116 N.J.L.J. 257
August 22, 1985
Affirmed, In re
Petition for Review
of Opinion 569 of the ACPE, 103 N.J. 325 (1986)
Conflict of Interest -
Former Deputy Attorney General
Representing License Before Professional
Board for which He Formerly Served
The inquirer is a former deputy attorney general who was assigned to represent various professional and occupational licensing boards of the Division of Consumer Affairs during his tenure with the State. Now in private practice, he asks whether he may properly represent a licensee who faces possible disciplinary action by a licensing board as the result of an investigation which began while the inquirer was employed by the State but of which he had no knowledge. The inquirer stresses that he had no contact whatever with the investigation, informing us that such matters are handled by the Enforcement Bureau of the Division of Consumer Affairs, and not by the Division of Law and Public Safety. We are told that while a deputy attorney general assigned to represent a particular board might or might not participate in a given investigation as conditions warrant, this investigation was completely outside the scope of the inquirer's participation, knowledge and responsibility. The sole nexus of concern is the fact that the investigation originated while the inquirer was a deputy attorney general representing several of the professional boards.

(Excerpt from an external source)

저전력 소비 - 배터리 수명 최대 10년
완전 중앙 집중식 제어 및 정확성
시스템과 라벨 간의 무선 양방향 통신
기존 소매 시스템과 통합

Although the inquiry does not so specify, we shall assume that the inquirer at some point represented the board before which the disciplinary proceeding is pending even though he was unaware of this investigation, a circumstance he says is not unusual. Because the inquirer had no actual or supervisory involvement whatever with the investigation which he now wishes to contest as a private attorney, the focus here is upon the appearance of impropriety. R.P.C. 1.11(b). In In Re Advisory Opinion No. 361, 77 N.J. 199 (1978), the New Jersey Supreme Court had occasion to review a ruling of this Committee, Opinion 361, that the appearance of impropriety precludes a firm from representing a defendant who was investigated or indicted during the time an associate of the firm was on the staff of the county prosecutor concerned. Relying in part on In re Biederman, 63 N.J. 396 (1973), we said that "the fact the assistant prosecutor had no connection whatever with the investigation or with the preparation of the ease is immaterial." Opinion 361, 100 N.J.L.J. 1 (1977). On review the Supreme Court reconsidered the wording of its opinion in Biederman, saying:
We believe that the language that disqualification follows 'even though the attorney had played no part in the investigation and prosecution' or because the ease 'had originated while he was connected with the office' is somewhat over-broad. Of course, actual responsibility for or participation in any aspect of a proceeding is, as stated above, disqualifying. And where the attorney because of his or her status becomes aware of any information or material on a matter pending in the prosecutor's office, then he or she should refrain from related private employment, even though no other responsibility had existed. [citation omitted]. But where each of these factors is missing, then a conflict of interest does not exist. 77 N.J. at 205.
The Court went on to hold that in order to avoid the appearance of impropriety, a former assistant prosecutor not disqualified by reason of his involvement in a particular matter nevertheless should not appear in any criminal matter in the county where he served for a period of six months from the date of termination of his public employment, a temporary disqualification personal to him and not applicable to others in his firm. 77 N.J. at 206. Our Opinion 361 was modified accordingly.
The situation here is analogous. On the authority of In re Advisory Opinion No. 361, supra, we believe that an assistant deputy attorney general no less than an assistant county prosecutor should be allowed to represent a private client in connection with an investigation which began while the attorney was in government service but with which he had no connection whatever, subject to the same six month period of personal disqualification. Accordingly, and since the inquirer has now been in private practice for over six months, we hold that the proposed representation would be proper.